SOURCE:
--------------------------------

Our GAAP diluted loss per share in Q4 was $0.44, as compared with diluted loss per share of $0.26 in Q3 and diluted loss per share of $0.16 in Q4 last year. Our non-GAAP diluted earnings per share in Q4 was $0.07. This compares with a non-GAAP diluted loss per share of $0.34 in Q3 and non-GAAP diluted loss per share of $0.21 in Q4 last year. Our weighted average non-GAAP diluted shares outstanding for the quarter were 37.7 million shares and 37.5 million shares in Q3 and 38.8 million shares in Q4 2023. Under our $50 million stock buyback program authorized in July 2023, we repurchased in Q4 2024 approximately 0.7 million shares for an aggregate purchase price of $2.9 million, leaving about $24.6 million remaining authorization as of December 31, 2024.
Moving to the balance sheet, we ended Q4 with cash of $138.6 million. At the end of Q3, we had cash of $121.1 million and $30 million of non-redeemable short-term financial investment, which was transitioned back to cash on November 5, 2024. The primary cash outflow during the quarter was approximately $7.4 million of CapEx and $2.9 million of stock buybacks. Net accounts receivable at the end of the quarter totaled $28.4 million and $28.7 million at the end of Q3 2024. Our days sales outstanding for Q4 was 41 days and compares to 40 days in Q3. Our average days in inventory for Q4 was 60 days and compares to 65 days in Q3. Inventory net at the end of the quarter totaled $30.5 million and $36.1 million at the end of Q3 2024.
Lastly, Q4 CapEx was $7.4 million. As noted previously, our CapEx forecast for the full year 2024 was to spend at the higher end of the $10 million-$12 million range, and we spent $11.6 million primarily for our PAS business and Gumi fab. Now, let me provide financial-related comments regarding our strategy to become a pure-play power company. One, effective January 1, 2025, we transfer the Power IC portion of MSS to Magnachip Semiconductor Limited, our existing Korean operating company, where the PAS business line already resides. Together, PAS, which is our Power discrete business, and Power IC comprise our Power solutions business line, which represents Magnachip's going forward continuing operations.

--------------------------------

[Lines of data]
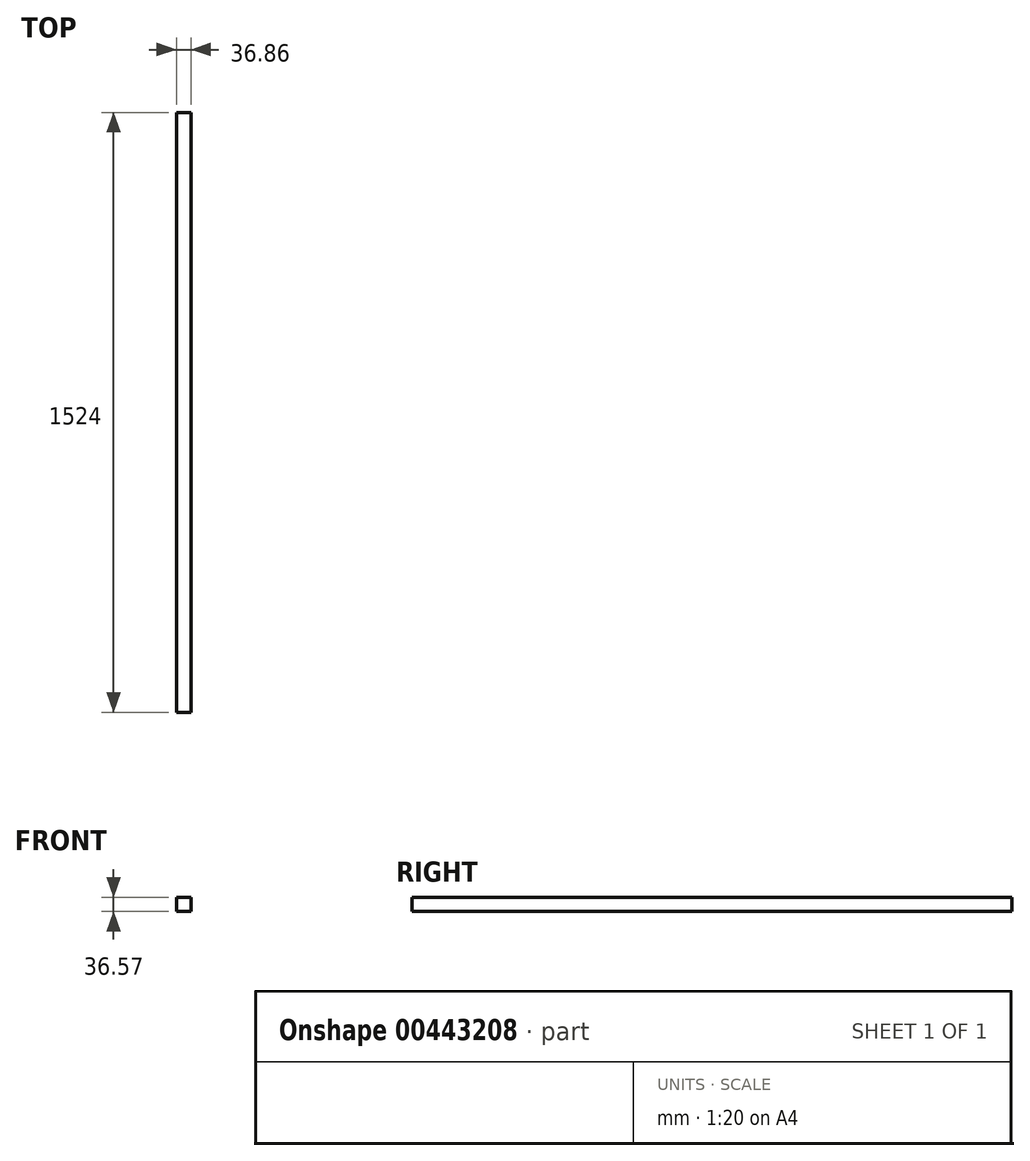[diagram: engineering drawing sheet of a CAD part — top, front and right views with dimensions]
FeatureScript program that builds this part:
annotation { "Feature Type Name" : "Feature", "Feature Type Description" : "" }
export const myFeature = defineFeature(function(context is Context, id is Id, definition is map)
    precondition{}
    {
        {
            var Q0;
            Q0=qCreatedBy(makeId("Front.planeOp"),FACE);
            var sketch = newSketch(context, id + "F0", { "sketchPlane" : qUnion([Q0])});
            skLineSegment(sketch, "E0.bottom", {"start": v(-36.86, 36.57) * mm, "end": v(0, 36.57) * mm});
            skLineSegment(sketch, "E0.top", {"start": v(-36.86, 0) * mm, "end": v(0, 0) * mm});
            skLineSegment(sketch, "E0.left", {"start": v(-36.86, 36.57) * mm, "end": v(-36.86, 0) * mm});
            skLineSegment(sketch, "E0.right", {"start": v(0, 36.57) * mm, "end": v(0, 0) * mm});
            skSolve(sketch);
        }
        {
            var Q0;
            Q0=sQuery(id+"F0.wireOp",EDGE,"E0.bottom");
            var Q1;
            Q1=sQuery(id+"F0.wireOp",EDGE,"E0.left");
            var Q2;
            Q2=sQuery(id+"F0.wireOp",EDGE,"E0.top");
            var Q3;
            Q3=sQuery(id+"F0.wireOp",EDGE,"E0.right");
            extrude(context, id + "F1", {"bodyType" : ToolBodyType.SURFACE, "surfaceEntities" : qUnion([Q0, Q1, Q2, Q3]), "depth" : 1524 * mm});
        }
    });
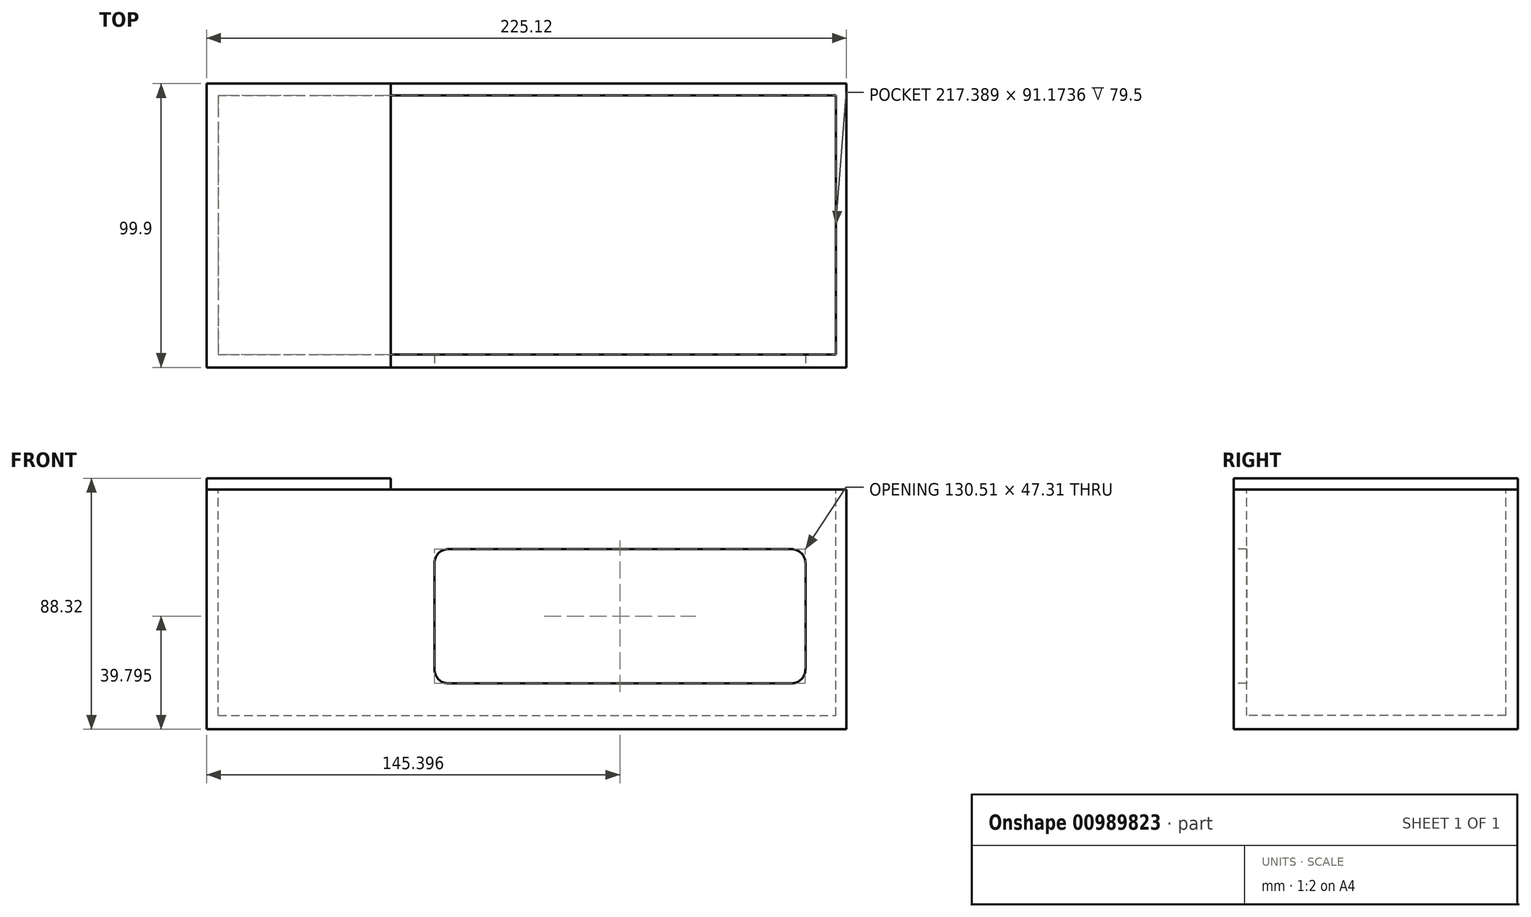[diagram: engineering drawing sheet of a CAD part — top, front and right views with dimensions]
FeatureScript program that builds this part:
annotation { "Feature Type Name" : "Feature", "Feature Type Description" : "" }
export const myFeature = defineFeature(function(context is Context, id is Id, definition is map)
    precondition{}
    {
        {
            var Q0;
            Q0=qCreatedBy(makeId("Front.planeOp"),FACE);
            var sketch = newSketch(context, id + "F0", { "sketchPlane" : qUnion([Q0])});
            skLineSegment(sketch, "E0.bottom", {"start": v(112.56, -42.16) * mm, "end": v(-112.56, -42.16) * mm});
            skLineSegment(sketch, "E0.top", {"start": v(112.56, 42.16) * mm, "end": v(-112.56, 42.16) * mm});
            skLineSegment(sketch, "E0.left", {"start": v(112.56, -42.16) * mm, "end": v(112.56, 42.16) * mm});
            skLineSegment(sketch, "E0.right", {"start": v(-112.56, -42.16) * mm, "end": v(-112.56, 42.16) * mm});
            skPoint(sketch, "E0.middle", {"position": v(0, 0) * mm});
            skSolve(sketch);
        }
        {
            var Q0;
            Q0 = qSketchRegion(id + "F0", true);
            extrude(context, id + "F1", {"entities" : qUnion([Q0]), "depth" : 99.9 * mm, "offsetDistance" : 25 * mm});
        }
        {
            var Q0;
            Q0=makeQuery(id+"F1.opExtrude","SWEPT_FACE",FACE,{"disambiguationData":[OSD([sQuery(id+"F0.wireOp",EDGE,"E0.top")])]});
            var sketch = newSketch(context, id + "F2", { "sketchPlane" : qUnion([Q0])});
            skLineSegment(sketch, "E1.bottom", {"start": v(-108.53, -4.18) * mm, "end": v(108.86, -4.18) * mm});
            skLineSegment(sketch, "E1.top", {"start": v(-108.53, -95.35) * mm, "end": v(108.86, -95.35) * mm});
            skLineSegment(sketch, "E1.left", {"start": v(-108.53, -4.18) * mm, "end": v(-108.53, -95.35) * mm});
            skLineSegment(sketch, "E1.right", {"start": v(108.86, -4.18) * mm, "end": v(108.86, -95.35) * mm});
            skSolve(sketch);
        }
        {
            var Q0;
            Q0=makeQuery(id+"F2.imprint","IMPRINT",FACE,{"disambiguationData":[TD([[makeQuery(id+"F2.imprint","IMPRINT",EDGE,{"derivedFrom":sQuery(id+"F2.wireOp",EDGE,"E1.bottom")}),-1.0]])]});
            extrude(context, id + "F3", {"entities" : qUnion([Q0]), "operationType" : NewBodyOperationType.REMOVE, "oppositeDirection" : true, "depth" : 79.5 * mm, "offsetDistance" : 25 * mm});
        }
        {
            var Q0;
            Q0=makeQuery(id+"F1.opExtrude","SWEPT_FACE",FACE,{"disambiguationData":[OSD([sQuery(id+"F0.wireOp",EDGE,"E0.top")])]});
            var sketch = newSketch(context, id + "F4", { "sketchPlane" : qUnion([Q0])});
            skLineSegment(sketch, "E2.bottom", {"start": v(-112.56, 0) * mm, "end": v(-47.75, 0) * mm});
            skLineSegment(sketch, "E2.top", {"start": v(-112.56, -99.9) * mm, "end": v(-47.75, -99.9) * mm});
            skLineSegment(sketch, "E2.left", {"start": v(-112.56, 0) * mm, "end": v(-112.56, -99.9) * mm});
            skLineSegment(sketch, "E2.right", {"start": v(-47.75, 0) * mm, "end": v(-47.75, -99.9) * mm});
            skSolve(sketch);
        }
        {
            var Q0;
            Q0 = qSketchRegion(id + "F4", true);
            extrude(context, id + "F5", {"entities" : qUnion([Q0]), "depth" : 4 * mm, "offsetDistance" : 25 * mm});
        }
        {
            var Q0;
            Q0=makeQuery(id+"F1.opExtrude","CAP_FACE",FACE,{"disambiguationData":[OSD([sQuery(id+"F0.wireOp",EDGE,"E0.bottom"),sQuery(id+"F0.wireOp",EDGE,"E0.top"),sQuery(id+"F0.wireOp",EDGE,"E0.left"),sQuery(id+"F0.wireOp",EDGE,"E0.right")])],"isStart":false});
            var sketch = newSketch(context, id + "F6", { "sketchPlane" : qUnion([Q0])});
            skLineSegment(sketch, "E3.bottom", {"start": v(-32.42, 21.29) * mm, "end": v(98.09, 21.29) * mm});
            skLineSegment(sketch, "E3.top", {"start": v(-32.42, -26.02) * mm, "end": v(98.09, -26.02) * mm});
            skLineSegment(sketch, "E3.left", {"start": v(-32.42, 21.29) * mm, "end": v(-32.42, -26.02) * mm});
            skLineSegment(sketch, "E3.right", {"start": v(98.09, 21.29) * mm, "end": v(98.09, -26.02) * mm});
            skSolve(sketch);
        }
        {
            var Q0;
            Q0 = qSketchRegion(id + "F6", true);
            extrude(context, id + "F7", {"entities" : qUnion([Q0]), "operationType" : NewBodyOperationType.REMOVE, "oppositeDirection" : true, "depth" : 25 * mm, "offsetDistance" : 25 * mm});
        }
        {
            var Q0;
            Q0=makeQuery(id+"F7.boolean.opBoolean","COPY",EDGE,{"derivedFrom":makeQuery(id+"F7.opExtrude","SWEPT_EDGE",EDGE,{"disambiguationData":[OSD([sQuery(id+"F6.wireOp",EDGE,"E3.top"),sQuery(id+"F6.wireOp",EDGE,"E3.left")])]})});
            var Q1;
            Q1=makeQuery(id+"F7.boolean.opBoolean","COPY",EDGE,{"derivedFrom":makeQuery(id+"F7.opExtrude","SWEPT_EDGE",EDGE,{"disambiguationData":[OSD([sQuery(id+"F6.wireOp",EDGE,"E3.bottom"),sQuery(id+"F6.wireOp",EDGE,"E3.left")])]})});
            var Q2;
            Q2=makeQuery(id+"F7.boolean.opBoolean","COPY",EDGE,{"derivedFrom":makeQuery(id+"F7.opExtrude","SWEPT_EDGE",EDGE,{"disambiguationData":[OSD([sQuery(id+"F6.wireOp",EDGE,"E3.bottom"),sQuery(id+"F6.wireOp",EDGE,"E3.right")])]})});
            var Q3;
            Q3=makeQuery(id+"F7.boolean.opBoolean","COPY",EDGE,{"derivedFrom":makeQuery(id+"F7.opExtrude","SWEPT_EDGE",EDGE,{"disambiguationData":[OSD([sQuery(id+"F6.wireOp",EDGE,"E3.top"),sQuery(id+"F6.wireOp",EDGE,"E3.right")])]})});
            fillet(context, id + "F8", {"entities" : qUnion([Q0, Q1, Q2, Q3]), "radius" : 5 * mm, "tangentPropagation" : true, "allowEdgeOverflow" : false});
        }
    });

--------------------------------

REQUIRED ACTIONS:
#1 According to the Magnachip earnings remarks, what cash balance did the company report at the end of Q4?
#2 Set down everything in the Magnachip earnings remarks from "Moving to the" down to "and $36.1 million at the end of Q3 2024.".
#3 Resume the Magnachip earnings remarks from the point where they stop.

THE REPLIES:
#1 $138.6 million

#2
Moving to the balance sheet, we ended Q4 with cash of $138.6 million. At the end of Q3, we had cash of $121.1 million and $30 million of non-redeemable short-term financial investment, which was transitioned back to cash on November 5, 2024. The primary cash outflow during the quarter was approximately $7.4 million of CapEx and $2.9 million of stock buybacks. Net accounts receivable at the end of the quarter totaled $28.4 million and $28.7 million at the end of Q3 2024. Our days sales outstanding for Q4 was 41 days and compares to 40 days in Q3. Our average days in inventory for Q4 was 60 days and compares to 65 days in Q3. Inventory net at the end of the quarter totaled $30.5 million and $36.1 million at the end of Q3 2024.

#3
Two, with our strategy to become a pure-play power company, we expect the display business to be classified as discontinued operations beginning in our Q1 2025 financials, and reported separately from our continuing operations that will comprise PAS and Power IC business lines. As a reminder, we had wound down transitional foundry services by the end of 2024 and do not expect to report such revenue separately beginning with Q1 2025 financial results. Three, YJ mentioned earlier that we expect over time to achieve higher revenue per wafer and improve product mix at our Gumi fab. To achieve those goals, we currently expect to invest approximately $65 million-$70 million over three years to upgrade the Gumi fab.
In 2025, we expect total CapEx, including maintenance, to be in the range of $26 million-$28 million, which includes approximately $14 million-$15 million to upgrade the Gumi fab. Total CapEx in 2024 was $11.6 million. The depreciation cost from the new investment in the Gumi facility will not begin to be fully reflected in our financial statements until 2027. At that time, we anticipate that a more robust portfolio of new generation power products will at least partially offset the impact. It is important to note that from a cash management standpoint, the CapEx investment in Gumi will be partially funded through a previously announced $26.5 million equipment financial credit agreement. This is tied specifically to equipment purchases or upgrades in our Gumi fab.
This new investment in Gumi is expected to drive development of the new generation power product portfolio and upgrade new tools to optimize product mix and improve gross profit margin. Four, as a result of the strategy changes we are making, we are now targeting quarterly adjusted EBITDA from continuing operations to be break-even by the end of Q4 2025. To achieve this, we'll explore and execute all available cost reduction initiatives to align our spending level with a strategy to become a pure-play power company, while enabling us to continue to make progress towards our 3-3-3 Strategy.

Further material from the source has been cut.